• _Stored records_
•••

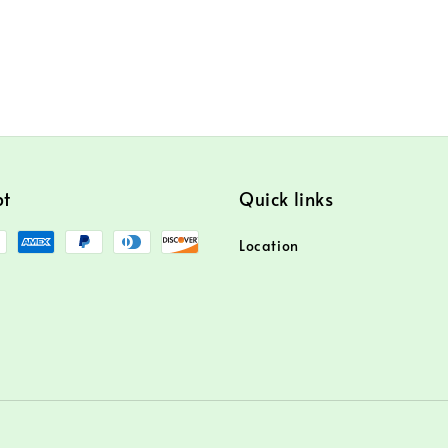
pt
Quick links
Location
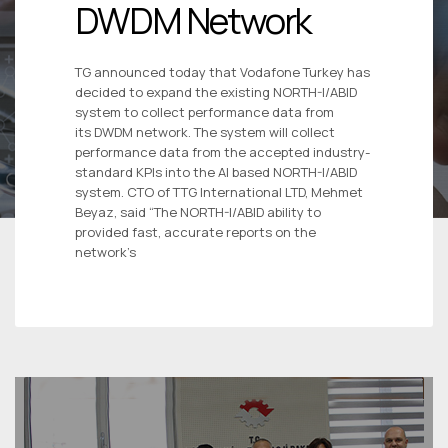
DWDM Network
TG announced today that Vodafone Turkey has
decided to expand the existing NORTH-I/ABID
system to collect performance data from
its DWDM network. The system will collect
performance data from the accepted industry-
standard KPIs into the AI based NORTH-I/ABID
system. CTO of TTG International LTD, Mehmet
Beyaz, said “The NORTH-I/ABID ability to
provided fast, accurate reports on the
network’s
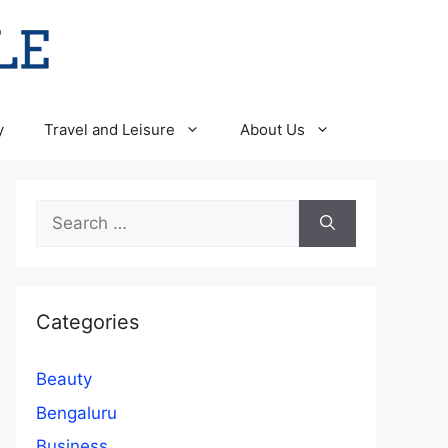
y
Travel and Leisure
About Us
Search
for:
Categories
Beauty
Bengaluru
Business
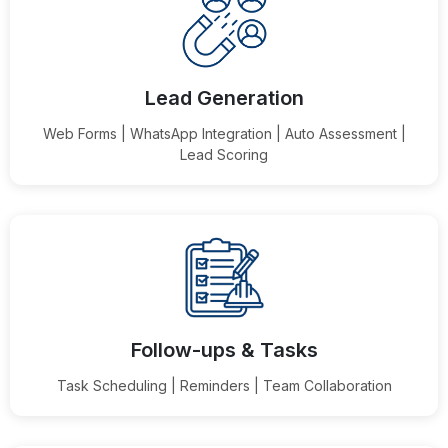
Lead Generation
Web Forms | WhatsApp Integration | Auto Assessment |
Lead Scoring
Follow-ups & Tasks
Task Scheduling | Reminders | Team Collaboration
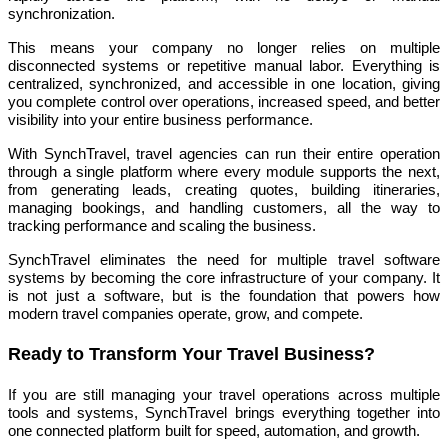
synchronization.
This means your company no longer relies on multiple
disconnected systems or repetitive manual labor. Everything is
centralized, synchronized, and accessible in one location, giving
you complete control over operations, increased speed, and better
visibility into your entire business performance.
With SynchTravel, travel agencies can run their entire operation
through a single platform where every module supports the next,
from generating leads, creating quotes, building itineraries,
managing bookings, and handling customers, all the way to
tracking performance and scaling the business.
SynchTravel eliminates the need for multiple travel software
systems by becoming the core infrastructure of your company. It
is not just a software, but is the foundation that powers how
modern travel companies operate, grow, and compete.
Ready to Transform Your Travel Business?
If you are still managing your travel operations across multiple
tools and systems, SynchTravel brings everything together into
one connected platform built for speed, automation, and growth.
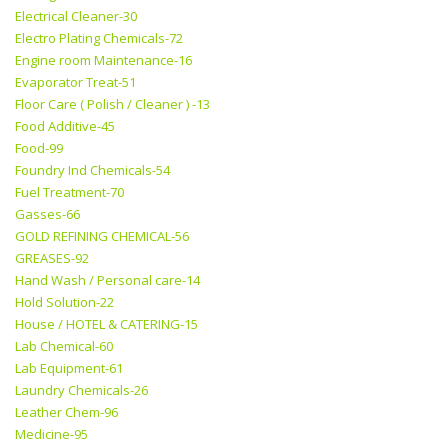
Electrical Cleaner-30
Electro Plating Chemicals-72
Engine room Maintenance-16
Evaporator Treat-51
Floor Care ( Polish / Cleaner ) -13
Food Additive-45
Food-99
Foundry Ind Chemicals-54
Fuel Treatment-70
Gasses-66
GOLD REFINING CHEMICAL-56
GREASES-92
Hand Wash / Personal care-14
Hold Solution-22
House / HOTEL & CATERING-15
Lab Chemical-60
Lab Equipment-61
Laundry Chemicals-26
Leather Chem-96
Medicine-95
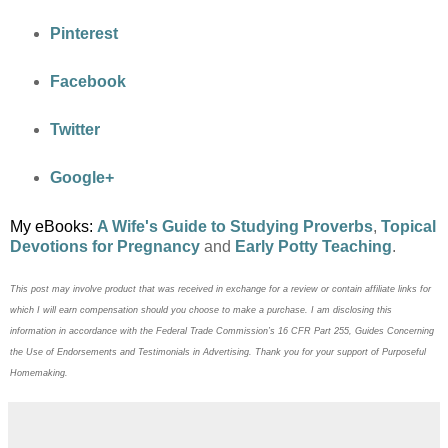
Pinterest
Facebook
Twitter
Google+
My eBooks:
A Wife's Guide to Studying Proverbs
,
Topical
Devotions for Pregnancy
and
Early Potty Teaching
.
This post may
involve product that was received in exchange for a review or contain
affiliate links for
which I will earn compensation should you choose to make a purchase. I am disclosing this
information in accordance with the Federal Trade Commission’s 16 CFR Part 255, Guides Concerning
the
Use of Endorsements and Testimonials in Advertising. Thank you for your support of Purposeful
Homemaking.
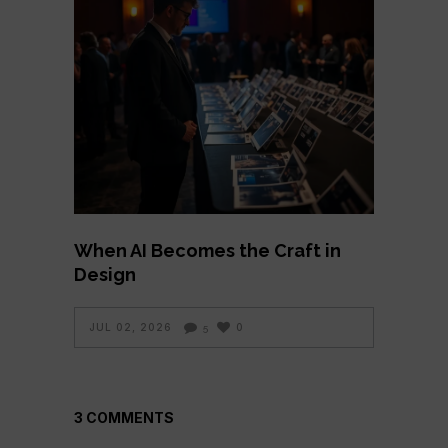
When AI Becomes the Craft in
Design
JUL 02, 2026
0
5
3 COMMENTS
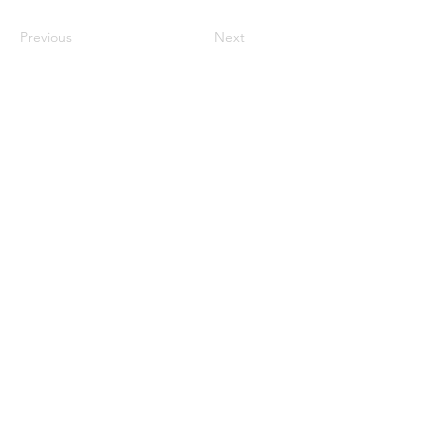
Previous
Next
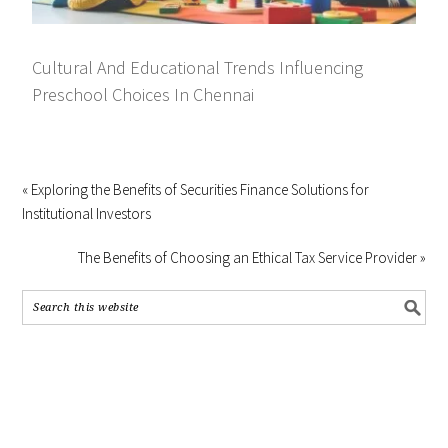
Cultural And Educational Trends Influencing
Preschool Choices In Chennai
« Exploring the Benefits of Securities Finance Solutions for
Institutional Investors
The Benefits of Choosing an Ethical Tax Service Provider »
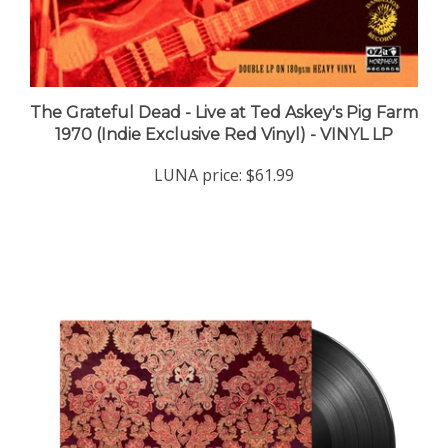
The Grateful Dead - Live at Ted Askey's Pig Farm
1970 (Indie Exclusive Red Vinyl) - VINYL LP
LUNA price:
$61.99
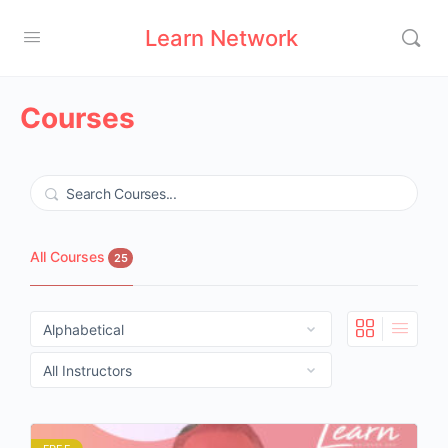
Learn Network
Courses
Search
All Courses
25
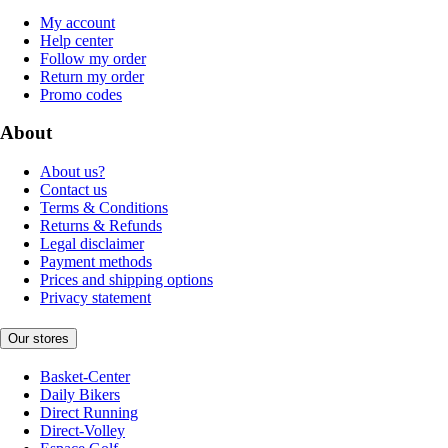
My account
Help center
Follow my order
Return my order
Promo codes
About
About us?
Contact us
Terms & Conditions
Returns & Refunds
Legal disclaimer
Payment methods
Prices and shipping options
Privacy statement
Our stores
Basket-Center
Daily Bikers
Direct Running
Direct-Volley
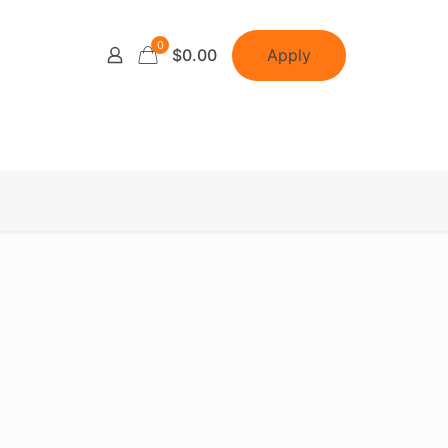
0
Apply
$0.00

•••

• _What needs to be done_
Write back word for word every line in the entries above from the one with "Lead Generation" to the one with "Engine room Maintenance-16", ends included, and none of the pictures.

• _Exercise solution_
Lead Generation
Web Forms | WhatsApp Integration | Auto Assessment |
Lead Scoring
Follow-ups & Tasks
Task Scheduling | Reminders | Team Collaboration
synchronization.
This means your company no longer relies on multiple
disconnected systems or repetitive manual labor. Everything is
centralized, synchronized, and accessible in one location, giving
you complete control over operations, increased speed, and better
visibility into your entire business performance.
With SynchTravel, travel agencies can run their entire operation
through a single platform where every module supports the next,
from generating leads, creating quotes, building itineraries,
managing bookings, and handling customers, all the way to
tracking performance and scaling the business.
SynchTravel eliminates the need for multiple travel software
systems by becoming the core infrastructure of your company. It
is not just a software, but is the foundation that powers how
modern travel companies operate, grow, and compete.
Ready to Transform Your Travel Business?
If you are still managing your travel operations across multiple
tools and systems, SynchTravel brings everything together into
one connected platform built for speed, automation, and growth.
Electrical Cleaner-30
Electro Plating Chemicals-72
Engine room Maintenance-16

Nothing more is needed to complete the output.